Examples of process goals are:

  • Building rewards into your schedule for meeting your short-term targets. This may be going out to a nice dinner with someone you love spending time with to celebrate the joy of accomplishing. Sharing your short-term successes with others brings them joy, and often they become sources of positive reinforcement for you.
  • Setting daily goals to ensure eating properly and hydrating at regular intervals. This keeps your blood sugar level and your energy levels up, which is essential for constructive thinking.
  • Rewarding everyone on your team with an activity or experience collectively agreed upon to be enjoyable. This keeps everyone motivated.

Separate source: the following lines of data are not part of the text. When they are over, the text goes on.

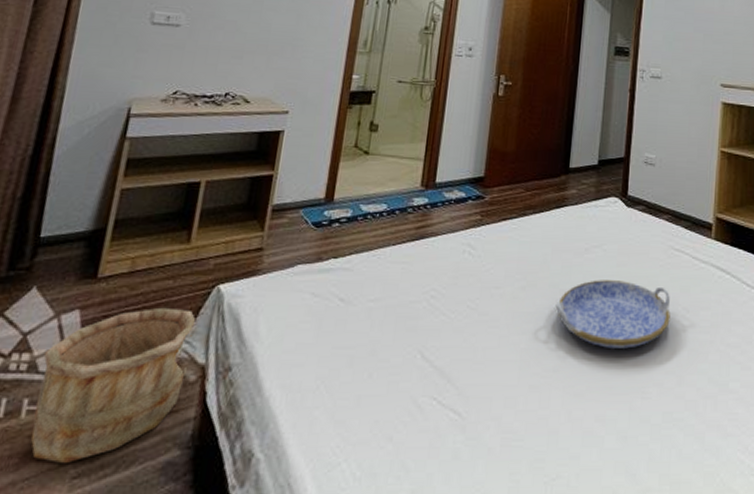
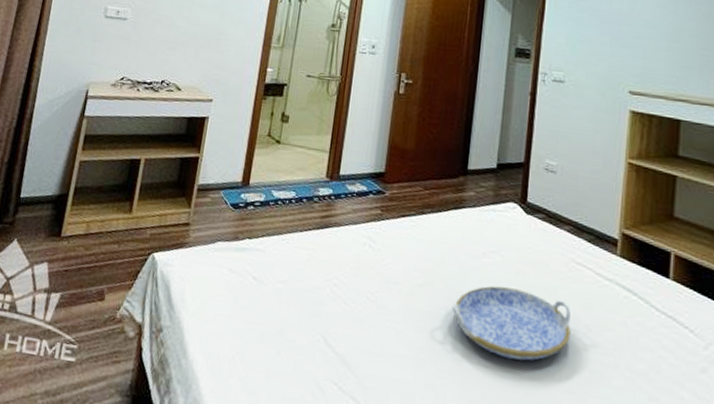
wooden bucket: present [30,307,197,464] -> none [10,268,136,395]

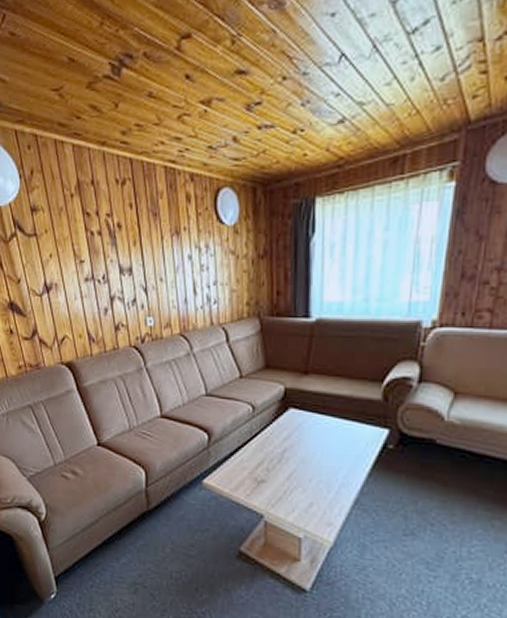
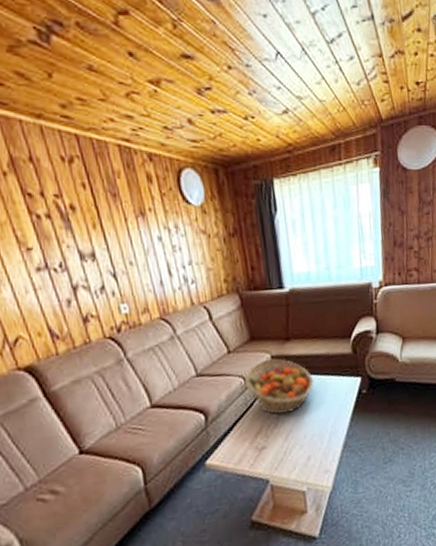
fruit basket: none [253,390,330,452] -> present [245,358,314,415]

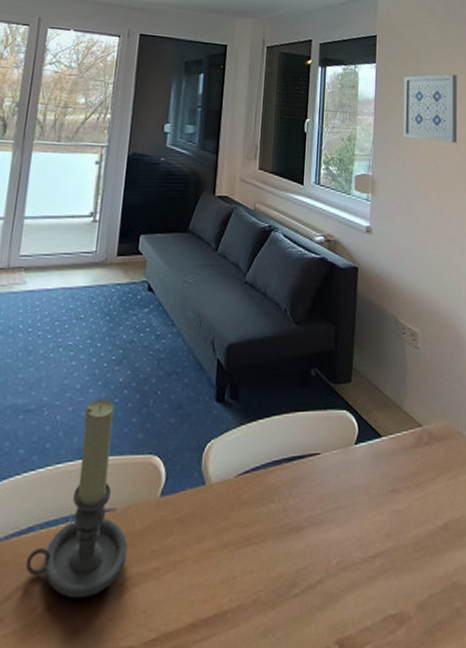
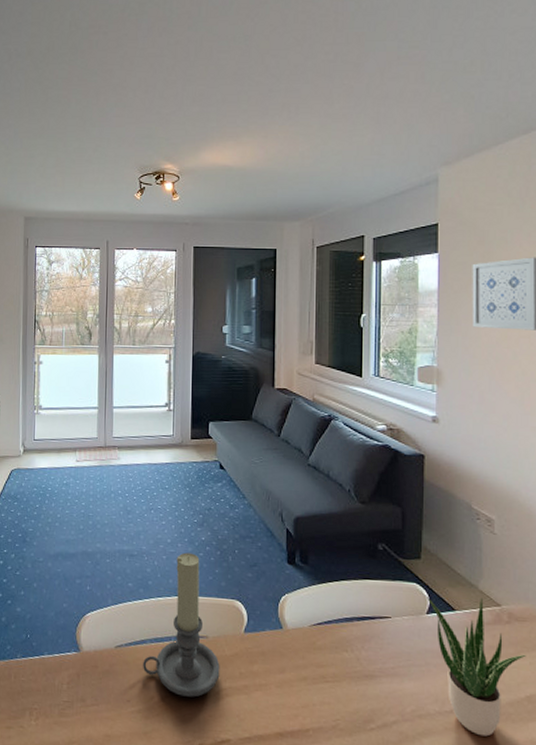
potted plant: none [354,419,443,579] -> present [425,595,526,737]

I’m sure many of you have found that just because you are motivated and driven doesn’t mean that everyone involved is!

Essential 5: Take A Time Out To Celebrate and Enjoy Completion!
Numerous are the times I’ve seen people get elated upon completion of a major goal, and before the paint even dries on their just completed project, they’ve already committed themselves to the next marathon. In fact, one of the most common causes of poor performance and burnout in marathon runners is entering marathons too frequently.

There is a tremendous amount of physical, emotional and mental energy invested in achieving most worthy, major goals. We can get something akin to a runner’s high when we achieve a major goal and it’s easy to forget that we need time to celebrate, rest and recover. Success addiction is very easy to acquire and with it one increases their chances, paradoxically, of becoming less successful!

If your goals are business oriented and your business must have a stream of continuous major successes, then it is critical to undulate major projects with minor projects. If you don’t, your whole team will suffer burnout and soon, the company begins to fail. Those with intimate knowledge of the process of achieving any major goal should work carefully with their personnel managers to take tally of their team’s working vitality capitol. This way, an accurate read of the team’s work potential can be calculated.

I hope you find these goal setting essentials practical and applicable to your life. Remember to enjoy the goal setting process!